Synthesis and Anti-Cancer Activity of Benzisoxazolo[2,3-a]azinium Tetrafluoroborates

Richardson Ballroom

Despite the success of genomics in identifying new essential oncogenic signaling pathways, there have been a limited number of sustainable leads in anticancer drug discovery to address increasing chemoresistance. To improve progress in this area, our lab synthesized several novel benzisoxazoloazinium tetrafluoroborates with structural characteristics similar to clinically effective DNA binding drugs. From a series of eight tricyclic pyridinium compounds with various substituents, a methyl-substituted compound effectively inhibits proliferation in colon cancer cell lines (IC50 = 2.95 micromolar) and shows significant in silico and in vitro DNA binding affinity. Incorporation of a fourth ring generated quinolinium derivatives that recapitulate DNA binding activity of ellipticine. Preliminary IC50 values for these compounds range from 52 to 202 micromolar.

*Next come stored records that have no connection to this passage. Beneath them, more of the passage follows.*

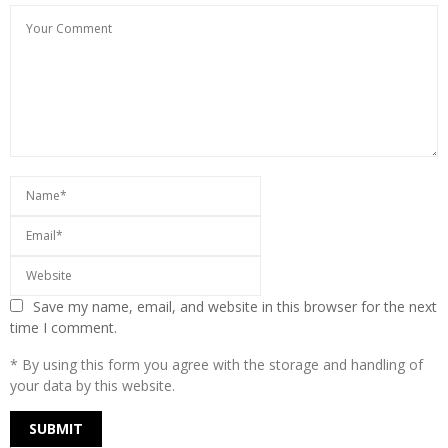
Save my name, email, and website in this browser for the next
time I comment.
* By using this form you agree with the storage and handling of
your data by this website.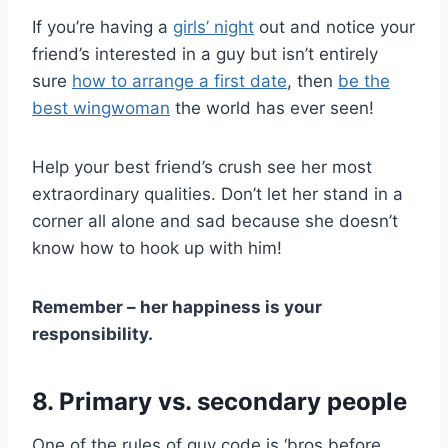
If you’re having a
girls’ night
out and notice your
friend’s interested in a guy but isn’t entirely
sure
how to arrange a first date
, then
be the
best wingwoman
the world has ever seen!
Help your best friend’s crush see her most
extraordinary qualities. Don’t let her stand in a
corner all alone and sad because she doesn’t
know how to hook up with him!
Remember – her happiness is your
responsibility.
8. Primary vs. secondary people
One of the rules of guy code is ‘bros before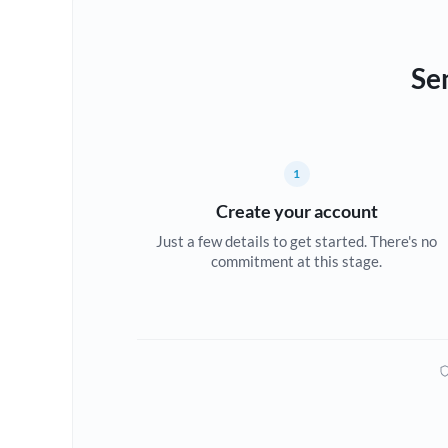
Se
1
Create your account
Just a few details to get started. There's no
commitment at this stage.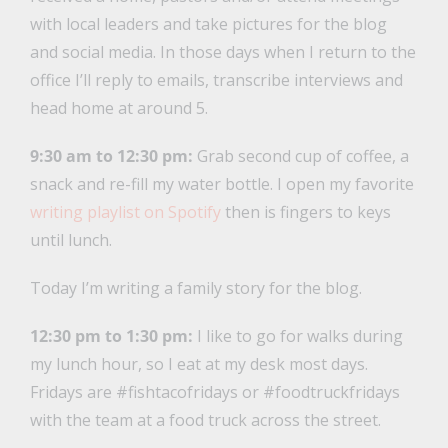
with local leaders and take pictures for the blog
and social media. In those days when I return to the
office I’ll reply to emails, transcribe interviews and
head home at around 5.
9:30 am to 12:30 pm:
Grab second cup of coffee, a
snack and re-fill my water bottle. I open my favorite
writing playlist on Spotify
then is fingers to keys
until lunch.
Today I’m writing a family story for the blog.
12:30 pm to 1:30 pm:
I like to go for walks during
my lunch hour, so I eat at my desk most days.
Fridays are #fishtacofridays or #foodtruckfridays
with the team at a food truck across the street.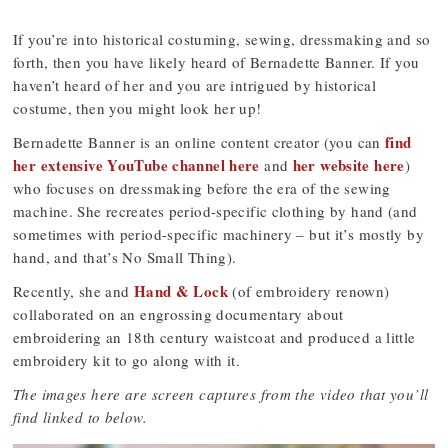
If you’re into historical costuming, sewing, dressmaking and so
forth, then you have likely heard of Bernadette Banner. If you
haven’t heard of her and you are intrigued by historical
costume, then you might look her up!
find
Bernadette Banner is an online content creator (you can
her extensive YouTube channel here
her website here
and
)
who focuses on dressmaking before the era of the sewing
machine. She recreates period-specific clothing by hand (and
sometimes with period-specific machinery – but it’s mostly by
hand, and that’s No Small Thing).
Hand & Lock
Recently, she and
(of embroidery renown)
collaborated on an engrossing documentary about
embroidering an 18th century waistcoat and produced a little
embroidery kit to go along with it.
The images here are screen captures from the video that you’ll
find linked to below.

To evaluate the impact of a second nitrogen, we synthesized and evaluated a quinoxalinium analog; results for this compound (IC50 of 18 micromolar) show increased cytotoxicity compared to the quinolinium analog. All compounds induce cell death via non-apoptotic pathways. Future work will involve the synthesis and evaluation of other quinoxalinium analogs, as well as evaluation of their activity against PC3 human prostate cancer cells.